Required work
Convert the items from the line containing "sue acque turchesi e i dintorni" up to and including the line containing "acque cristalline, ospita l'esclusivo CBbC" into a numbered list, omitting any blank lines.

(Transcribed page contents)
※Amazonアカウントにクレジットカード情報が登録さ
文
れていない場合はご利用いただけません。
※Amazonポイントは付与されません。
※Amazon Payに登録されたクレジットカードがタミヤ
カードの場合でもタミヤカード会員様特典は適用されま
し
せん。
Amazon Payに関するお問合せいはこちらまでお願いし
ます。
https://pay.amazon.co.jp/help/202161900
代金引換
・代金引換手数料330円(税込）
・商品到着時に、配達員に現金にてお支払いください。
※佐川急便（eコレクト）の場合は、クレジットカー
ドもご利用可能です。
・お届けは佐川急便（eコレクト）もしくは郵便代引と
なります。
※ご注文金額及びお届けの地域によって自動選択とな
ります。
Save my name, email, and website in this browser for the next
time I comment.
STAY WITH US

...

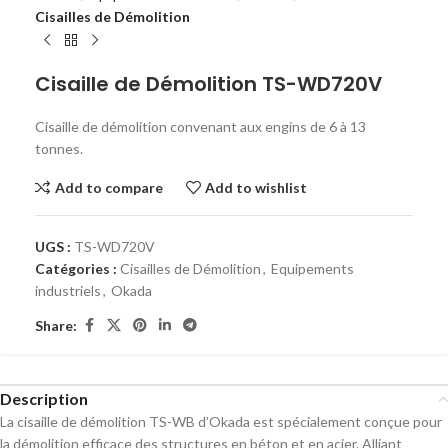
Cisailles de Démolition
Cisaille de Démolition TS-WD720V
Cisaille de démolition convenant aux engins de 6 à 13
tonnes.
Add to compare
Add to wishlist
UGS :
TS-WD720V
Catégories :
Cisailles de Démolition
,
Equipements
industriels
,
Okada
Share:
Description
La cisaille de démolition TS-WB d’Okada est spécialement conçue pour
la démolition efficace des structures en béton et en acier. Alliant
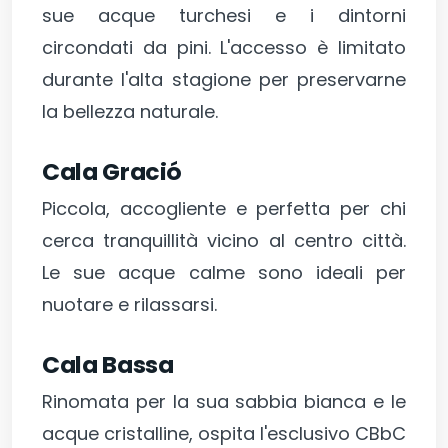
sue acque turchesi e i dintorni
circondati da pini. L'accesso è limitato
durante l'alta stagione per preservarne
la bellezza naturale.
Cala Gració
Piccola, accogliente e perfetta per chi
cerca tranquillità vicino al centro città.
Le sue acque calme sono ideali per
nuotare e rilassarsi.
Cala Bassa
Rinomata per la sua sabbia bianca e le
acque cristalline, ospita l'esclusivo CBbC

Your response
1. sue acque turchesi e i dintorni
2. circondati da pini. L'accesso è limitato
3. durante l'alta stagione per preservarne
4. la bellezza naturale.
5. Cala Gració
6. Piccola, accogliente e perfetta per chi
7. cerca tranquillità vicino al centro città.
8. Le sue acque calme sono ideali per
9. nuotare e rilassarsi.
10. Cala Bassa
11. Rinomata per la sua sabbia bianca e le
12. acque cristalline, ospita l'esclusivo CBbC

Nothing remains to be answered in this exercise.